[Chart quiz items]
== Segment start ==
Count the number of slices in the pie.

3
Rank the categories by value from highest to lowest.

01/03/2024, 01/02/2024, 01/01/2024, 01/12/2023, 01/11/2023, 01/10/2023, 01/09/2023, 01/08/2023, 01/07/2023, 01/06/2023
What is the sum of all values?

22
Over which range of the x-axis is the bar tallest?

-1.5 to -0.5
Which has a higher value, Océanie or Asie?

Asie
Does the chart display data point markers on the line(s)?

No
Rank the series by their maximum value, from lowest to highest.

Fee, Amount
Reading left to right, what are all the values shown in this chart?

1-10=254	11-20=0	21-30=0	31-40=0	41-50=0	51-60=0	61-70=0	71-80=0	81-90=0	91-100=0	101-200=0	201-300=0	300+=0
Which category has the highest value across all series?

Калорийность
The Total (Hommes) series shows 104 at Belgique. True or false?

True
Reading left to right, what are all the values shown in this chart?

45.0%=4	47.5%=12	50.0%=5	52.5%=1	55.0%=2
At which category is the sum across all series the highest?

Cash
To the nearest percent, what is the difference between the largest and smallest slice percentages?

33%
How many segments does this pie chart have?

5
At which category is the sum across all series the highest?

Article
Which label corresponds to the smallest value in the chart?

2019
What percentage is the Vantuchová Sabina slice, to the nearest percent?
== Segment end ==
» To do
Reproduce all of the records above word for word, keeping every line in its original order.

» Result
Count the number of slices in the pie.

3
Rank the categories by value from highest to lowest.

01/03/2024, 01/02/2024, 01/01/2024, 01/12/2023, 01/11/2023, 01/10/2023, 01/09/2023, 01/08/2023, 01/07/2023, 01/06/2023
What is the sum of all values?

22
Over which range of the x-axis is the bar tallest?

-1.5 to -0.5
Which has a higher value, Océanie or Asie?

Asie
Does the chart display data point markers on the line(s)?

No
Rank the series by their maximum value, from lowest to highest.

Fee, Amount
Reading left to right, what are all the values shown in this chart?

1-10=254	11-20=0	21-30=0	31-40=0	41-50=0	51-60=0	61-70=0	71-80=0	81-90=0	91-100=0	101-200=0	201-300=0	300+=0
Which category has the highest value across all series?

Калорийность
The Total (Hommes) series shows 104 at Belgique. True or false?

True
Reading left to right, what are all the values shown in this chart?

45.0%=4	47.5%=12	50.0%=5	52.5%=1	55.0%=2
At which category is the sum across all series the highest?

Cash
To the nearest percent, what is the difference between the largest and smallest slice percentages?

33%
How many segments does this pie chart have?

5
At which category is the sum across all series the highest?

Article
Which label corresponds to the smallest value in the chart?

2019
What percentage is the Vantuchová Sabina slice, to the nearest percent?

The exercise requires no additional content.